Search
Close this search box.

"Pekan Tanpa Diskriminasi" Ditutup Pemutaran Film (photo : Dok. Ourvoice)
"Pekan Tanpa Diskriminasi" Ditutup Pemutaran Film (photo : Dok. Ourvoice)

Ourvoice.or.id. Pemutaran film “Cinta yang dirahasiakan” dan diskusi tentang diskriminasi LGBT di Indonesia menandai penutupan acara “Pekan Indonesia Tanpa Diskriminasi” yang diadakan Yayasan Denny JA bekerjasama dengan kelompok kerja masyarakat sipil di Jakarta, Rabu.

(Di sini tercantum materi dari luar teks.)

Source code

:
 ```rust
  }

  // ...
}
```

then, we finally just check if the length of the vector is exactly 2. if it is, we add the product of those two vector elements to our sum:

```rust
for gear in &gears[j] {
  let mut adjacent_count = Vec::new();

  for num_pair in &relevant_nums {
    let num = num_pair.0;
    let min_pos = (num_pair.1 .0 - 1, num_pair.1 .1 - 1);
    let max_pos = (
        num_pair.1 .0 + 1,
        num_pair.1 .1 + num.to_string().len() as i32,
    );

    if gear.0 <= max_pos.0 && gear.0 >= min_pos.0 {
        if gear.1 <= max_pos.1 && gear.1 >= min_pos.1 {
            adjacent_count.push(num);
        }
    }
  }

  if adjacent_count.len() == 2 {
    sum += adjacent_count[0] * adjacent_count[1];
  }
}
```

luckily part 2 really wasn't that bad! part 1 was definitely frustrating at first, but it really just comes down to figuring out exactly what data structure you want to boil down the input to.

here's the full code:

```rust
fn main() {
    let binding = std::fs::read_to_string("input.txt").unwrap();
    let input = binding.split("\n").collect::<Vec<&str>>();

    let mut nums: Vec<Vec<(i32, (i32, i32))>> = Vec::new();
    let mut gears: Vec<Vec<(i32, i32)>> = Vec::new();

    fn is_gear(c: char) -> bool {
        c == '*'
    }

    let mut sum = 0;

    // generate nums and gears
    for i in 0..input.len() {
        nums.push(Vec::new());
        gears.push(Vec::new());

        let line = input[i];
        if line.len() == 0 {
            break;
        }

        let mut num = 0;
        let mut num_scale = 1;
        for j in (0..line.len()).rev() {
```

Direktur YDJA Novriantoni Kahar dalam keterangan pers mengatakan, acara Pekan Tanpa Diskriminasi yang berlangsung 21–24 Oktober 2012 berlangsung sukses yang pertama diisi pengumuman hasil survei Lingkaran Survei Indonesia (LSI) tentang meningkatnya populasi yang tidak nyaman dengan keberagaman pada (21/10).

Kemudian dilanjutkan acara pemutatan lima buah film karya Hanung Bramantyo yang diambil dari Puisi Esai Denny JA (pendiri LSI) dan diskusi tentang diskriminasi minoritas di Indonesia yang acara tersebut dimaksudkan menyambut Hari Sumpah Pemuda, ke-84, tanggal 28 Oktober 2012.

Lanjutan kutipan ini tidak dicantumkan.